If you own Pioneer’s excellent 2001 DVD release, you’ll want to hold onto it if you’re an “Akira” completist, since not all the bonus features were ported over to this Blu-ray + DVD set. (Even if everything was included, I would hold onto that Pioneer release just for its cool metal case.) If you don’t have it, though, you’ll likely be satisfied by this edition, which makes up for the previous bare bones Blu-ray release.

The bonus materials are replicated on both the Blu-ray disc and the second DVD included in this set. You’ll find an examination of the film’s musical score, a half-hour interview with director Katsuhiro Otomo, a collection of storyboards, original trailers and commercials, a slideshow that translates the film’s wall graffiti, a text-based glossary of the terms that are used in the movie, and a piece that covers the expensive restoration that Pioneer bankrolled in 2001 for that earlier DVD release. And if you’re an audio track afficiando, you’ll appreciate the inclusion of both the 1988 and 2001 English dubs, along with the 2009 remastered Japanese audio.

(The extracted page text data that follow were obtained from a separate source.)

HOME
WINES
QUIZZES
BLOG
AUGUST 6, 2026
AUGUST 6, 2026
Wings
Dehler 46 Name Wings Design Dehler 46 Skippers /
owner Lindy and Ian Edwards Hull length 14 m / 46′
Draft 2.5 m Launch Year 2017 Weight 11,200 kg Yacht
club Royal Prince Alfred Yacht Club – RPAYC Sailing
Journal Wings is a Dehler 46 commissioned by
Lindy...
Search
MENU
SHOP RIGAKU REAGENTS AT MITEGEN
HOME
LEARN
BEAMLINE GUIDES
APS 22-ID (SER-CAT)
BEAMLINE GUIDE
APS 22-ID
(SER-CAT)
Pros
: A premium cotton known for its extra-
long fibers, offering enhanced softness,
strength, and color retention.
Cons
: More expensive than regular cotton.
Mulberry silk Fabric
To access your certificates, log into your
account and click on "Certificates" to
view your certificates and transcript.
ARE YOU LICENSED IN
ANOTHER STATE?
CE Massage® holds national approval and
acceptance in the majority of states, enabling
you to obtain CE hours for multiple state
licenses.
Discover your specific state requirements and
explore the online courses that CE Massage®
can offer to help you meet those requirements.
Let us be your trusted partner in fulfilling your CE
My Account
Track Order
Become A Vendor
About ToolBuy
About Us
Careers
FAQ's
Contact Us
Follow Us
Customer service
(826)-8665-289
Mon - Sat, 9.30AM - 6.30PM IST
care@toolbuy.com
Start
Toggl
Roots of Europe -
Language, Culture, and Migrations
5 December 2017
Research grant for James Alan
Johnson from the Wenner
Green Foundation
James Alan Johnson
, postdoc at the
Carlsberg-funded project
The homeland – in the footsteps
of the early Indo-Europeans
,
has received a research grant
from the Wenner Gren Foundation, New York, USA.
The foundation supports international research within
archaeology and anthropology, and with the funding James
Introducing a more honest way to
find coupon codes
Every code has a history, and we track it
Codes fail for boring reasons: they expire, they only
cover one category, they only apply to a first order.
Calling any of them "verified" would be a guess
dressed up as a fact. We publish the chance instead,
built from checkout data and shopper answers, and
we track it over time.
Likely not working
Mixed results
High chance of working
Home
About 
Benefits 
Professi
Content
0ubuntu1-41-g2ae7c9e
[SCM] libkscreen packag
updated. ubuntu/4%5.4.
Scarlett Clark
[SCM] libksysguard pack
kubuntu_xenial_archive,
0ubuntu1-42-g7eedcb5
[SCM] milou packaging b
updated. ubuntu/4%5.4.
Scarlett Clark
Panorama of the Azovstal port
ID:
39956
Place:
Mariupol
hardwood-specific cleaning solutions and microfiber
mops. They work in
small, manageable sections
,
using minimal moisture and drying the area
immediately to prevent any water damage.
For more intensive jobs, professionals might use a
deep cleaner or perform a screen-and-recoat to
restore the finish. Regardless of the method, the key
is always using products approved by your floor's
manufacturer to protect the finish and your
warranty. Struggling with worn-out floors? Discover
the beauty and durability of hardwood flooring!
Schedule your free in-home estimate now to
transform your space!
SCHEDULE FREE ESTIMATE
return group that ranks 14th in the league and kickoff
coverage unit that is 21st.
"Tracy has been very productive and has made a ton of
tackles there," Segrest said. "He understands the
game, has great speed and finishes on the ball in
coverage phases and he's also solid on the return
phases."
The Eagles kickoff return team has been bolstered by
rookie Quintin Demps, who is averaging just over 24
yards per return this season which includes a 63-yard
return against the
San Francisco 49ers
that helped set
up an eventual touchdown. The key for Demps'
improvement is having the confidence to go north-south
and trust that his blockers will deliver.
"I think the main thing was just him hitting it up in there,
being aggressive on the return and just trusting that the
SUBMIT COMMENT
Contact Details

My only quibble is that the quarter-century anniversary of such an influential film deserved more than a rehash of old special features. While I’m the kind of home video buyer who wants the old stuff ported over, I also want to see some new materials created. In the case of “Akira,” it would have been nice to see some contemporary interviews, especially with Otomo and some of the filmmakers who have been influenced by him. Maybe someone will bankroll that for the 30th anniversary.